◆ Task details:
Answer with a bare number: the count of lines in the records below that have the word "Model".

◆ Information supplied:
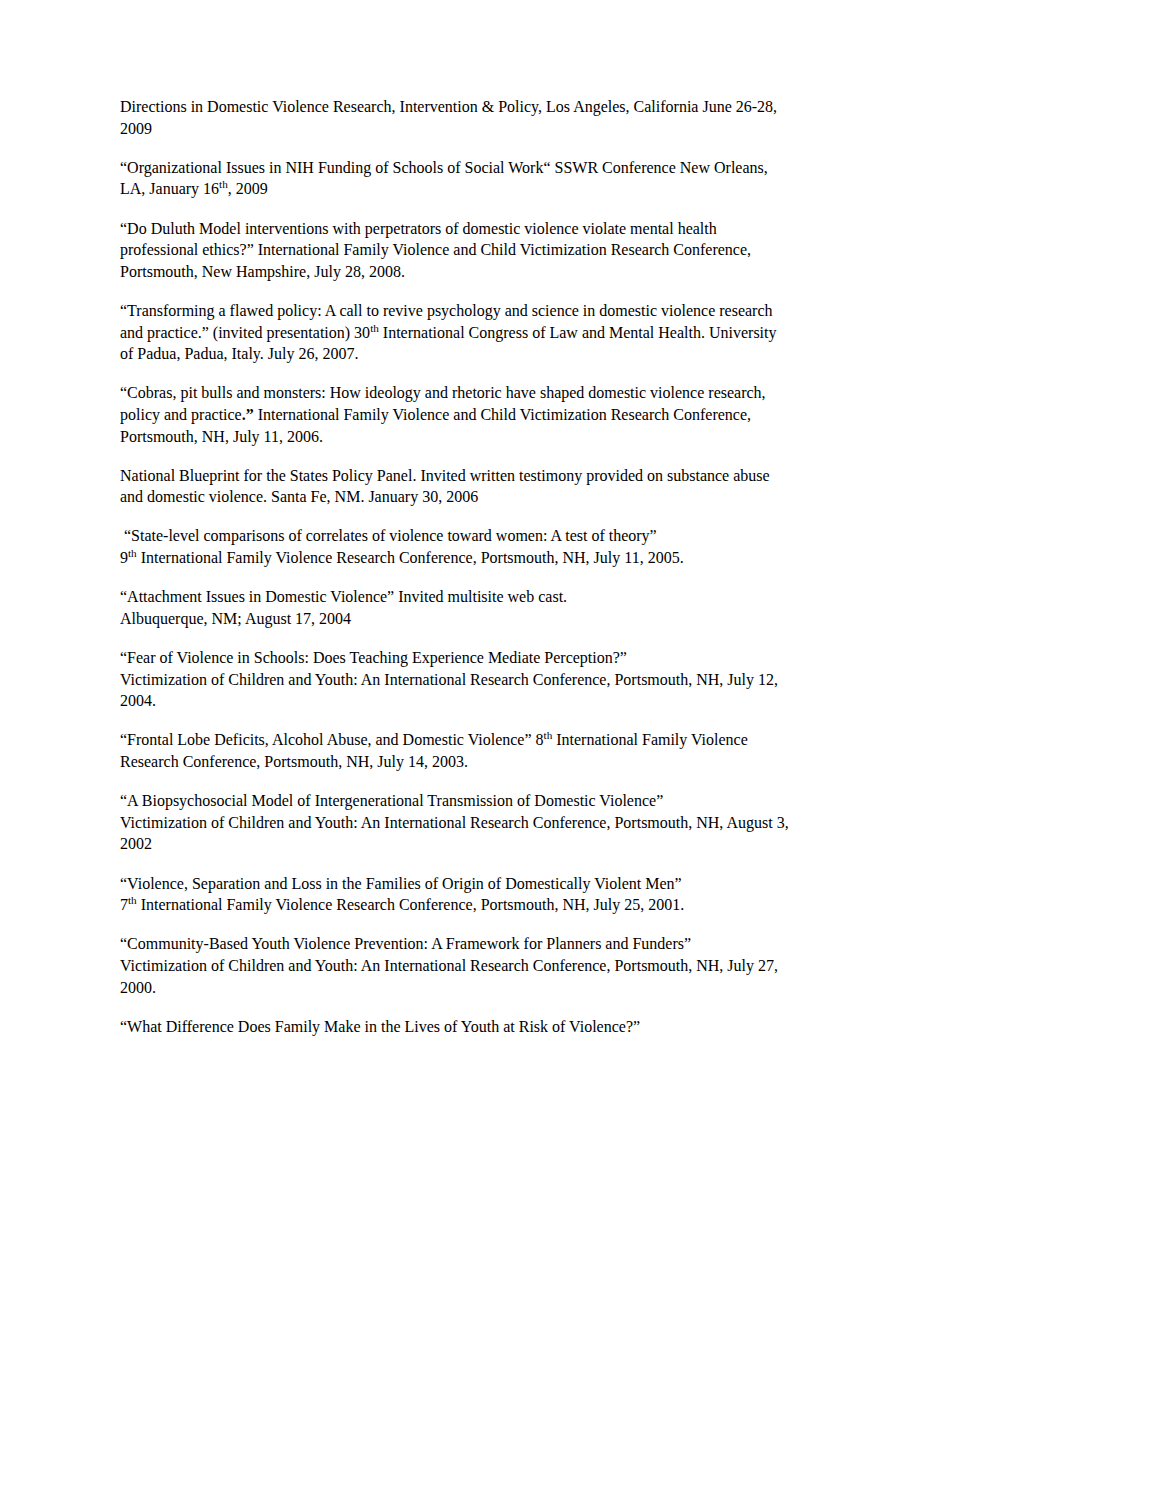Directions in Domestic Violence Research, Intervention & Policy, Los Angeles, California June 26-28, 2009
“Organizational Issues in NIH Funding of Schools of Social Work“ SSWR Conference New Orleans, LA, January 16th, 2009
“Do Duluth Model interventions with perpetrators of domestic violence violate mental health professional ethics?” International Family Violence and Child Victimization Research Conference, Portsmouth, New Hampshire, July 28, 2008.
“Transforming a flawed policy: A call to revive psychology and science in domestic violence research and practice.” (invited presentation) 30th International Congress of Law and Mental Health. University of Padua, Padua, Italy. July 26, 2007.
“Cobras, pit bulls and monsters: How ideology and rhetoric have shaped domestic violence research, policy and practice.” International Family Violence and Child Victimization Research Conference, Portsmouth, NH, July 11, 2006.
National Blueprint for the States Policy Panel. Invited written testimony provided on substance abuse and domestic violence. Santa Fe, NM. January 30, 2006
“State-level comparisons of correlates of violence toward women: A test of theory”
9th International Family Violence Research Conference, Portsmouth, NH, July 11, 2005.
“Attachment Issues in Domestic Violence” Invited multisite web cast.
Albuquerque, NM; August 17, 2004
“Fear of Violence in Schools: Does Teaching Experience Mediate Perception?”
Victimization of Children and Youth: An International Research Conference, Portsmouth, NH, July 12, 2004.
“Frontal Lobe Deficits, Alcohol Abuse, and Domestic Violence” 8th International Family Violence Research Conference, Portsmouth, NH, July 14, 2003.
“A Biopsychosocial Model of Intergenerational Transmission of Domestic Violence”
Victimization of Children and Youth: An International Research Conference, Portsmouth, NH, August 3, 2002
“Violence, Separation and Loss in the Families of Origin of Domestically Violent Men”
7th International Family Violence Research Conference, Portsmouth, NH, July 25, 2001.
“Community-Based Youth Violence Prevention: A Framework for Planners and Funders”
Victimization of Children and Youth: An International Research Conference, Portsmouth, NH, July 27, 2000.
“What Difference Does Family Make in the Lives of Youth at Risk of Violence?”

◆ Solution to this problem:
2